## RECORDS SHOWN
● ● ● ● ● ● ●
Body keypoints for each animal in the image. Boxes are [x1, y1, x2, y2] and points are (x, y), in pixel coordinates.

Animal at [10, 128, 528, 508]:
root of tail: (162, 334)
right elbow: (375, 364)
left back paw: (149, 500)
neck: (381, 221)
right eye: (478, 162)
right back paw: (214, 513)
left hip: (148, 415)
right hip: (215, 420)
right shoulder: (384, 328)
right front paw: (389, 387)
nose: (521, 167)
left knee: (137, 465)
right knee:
● ● ● ● ● ● ●
## TASK DETAILS
The records shown earlier should all be returned verbatim.

## RESULT OF THE TASK
Body keypoints for each animal in the image. Boxes are [x1, y1, x2, y2] and points are (x, y), in pixel coordinates.

Animal at [10, 128, 528, 508]:
root of tail: (162, 334)
right elbow: (375, 364)
left back paw: (149, 500)
neck: (381, 221)
right eye: (478, 162)
right back paw: (214, 513)
left hip: (148, 415)
right hip: (215, 420)
right shoulder: (384, 328)
right front paw: (389, 387)
nose: (521, 167)
left knee: (137, 465)
right knee:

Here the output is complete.